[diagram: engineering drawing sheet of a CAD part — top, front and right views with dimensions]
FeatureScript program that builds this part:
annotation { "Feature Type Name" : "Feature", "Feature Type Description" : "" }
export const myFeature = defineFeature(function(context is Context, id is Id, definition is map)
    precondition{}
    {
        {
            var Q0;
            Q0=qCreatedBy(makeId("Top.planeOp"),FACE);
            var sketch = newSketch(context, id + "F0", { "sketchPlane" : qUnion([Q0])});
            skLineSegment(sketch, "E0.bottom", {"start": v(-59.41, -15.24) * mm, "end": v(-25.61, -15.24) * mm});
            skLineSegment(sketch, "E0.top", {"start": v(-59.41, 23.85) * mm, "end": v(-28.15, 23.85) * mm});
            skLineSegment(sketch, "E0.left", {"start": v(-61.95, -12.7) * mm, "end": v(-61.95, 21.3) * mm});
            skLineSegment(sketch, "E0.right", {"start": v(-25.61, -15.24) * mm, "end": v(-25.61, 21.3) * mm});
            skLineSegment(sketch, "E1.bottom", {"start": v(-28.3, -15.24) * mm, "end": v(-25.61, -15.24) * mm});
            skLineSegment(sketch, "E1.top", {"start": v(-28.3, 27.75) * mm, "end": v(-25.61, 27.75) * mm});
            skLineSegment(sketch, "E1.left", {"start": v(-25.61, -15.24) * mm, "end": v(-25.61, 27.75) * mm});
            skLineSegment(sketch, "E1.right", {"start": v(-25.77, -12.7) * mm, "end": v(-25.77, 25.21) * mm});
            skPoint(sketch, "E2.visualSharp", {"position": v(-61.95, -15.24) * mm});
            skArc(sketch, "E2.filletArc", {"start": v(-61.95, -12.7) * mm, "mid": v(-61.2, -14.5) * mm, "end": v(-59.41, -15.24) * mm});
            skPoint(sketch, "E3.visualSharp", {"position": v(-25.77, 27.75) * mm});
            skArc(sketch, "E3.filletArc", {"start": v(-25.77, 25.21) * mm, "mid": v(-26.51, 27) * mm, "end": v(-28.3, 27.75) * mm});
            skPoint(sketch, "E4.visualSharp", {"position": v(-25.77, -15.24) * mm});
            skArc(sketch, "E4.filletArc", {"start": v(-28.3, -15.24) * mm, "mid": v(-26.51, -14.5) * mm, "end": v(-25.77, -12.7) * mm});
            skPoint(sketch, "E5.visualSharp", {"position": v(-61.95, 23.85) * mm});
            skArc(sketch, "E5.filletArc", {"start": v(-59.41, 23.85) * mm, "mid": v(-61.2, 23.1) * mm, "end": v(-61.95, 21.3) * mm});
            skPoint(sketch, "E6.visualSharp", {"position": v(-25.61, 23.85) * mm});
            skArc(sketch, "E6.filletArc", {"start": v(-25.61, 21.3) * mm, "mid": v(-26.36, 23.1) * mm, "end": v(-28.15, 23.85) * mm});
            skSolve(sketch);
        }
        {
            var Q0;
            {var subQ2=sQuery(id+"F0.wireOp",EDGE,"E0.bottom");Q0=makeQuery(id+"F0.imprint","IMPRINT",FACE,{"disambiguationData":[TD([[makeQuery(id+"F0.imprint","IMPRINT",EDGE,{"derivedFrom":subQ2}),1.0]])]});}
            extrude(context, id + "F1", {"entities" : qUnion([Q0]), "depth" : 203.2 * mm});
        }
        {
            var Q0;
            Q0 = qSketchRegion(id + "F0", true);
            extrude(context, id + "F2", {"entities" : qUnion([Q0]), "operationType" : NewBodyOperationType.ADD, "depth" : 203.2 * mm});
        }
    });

* * * * * * *

**WHAT YOU ARE ASKED TO DO:** Rewrite the stretch of the listing from its start through the line containing "export const myFeature", substituting "bracketFeature" for "myFeature" and leaving everything else unchanged. Reproduce only those lines.

**RESPONSE BELOW:**
[diagram: engineering drawing sheet of a CAD part — top, front and right views with dimensions]
FeatureScript program that builds this part:
annotation { "Feature Type Name" : "Feature", "Feature Type Description" : "" }
export const bracketFeature = defineFeature(function(context is Context, id is Id, definition is map)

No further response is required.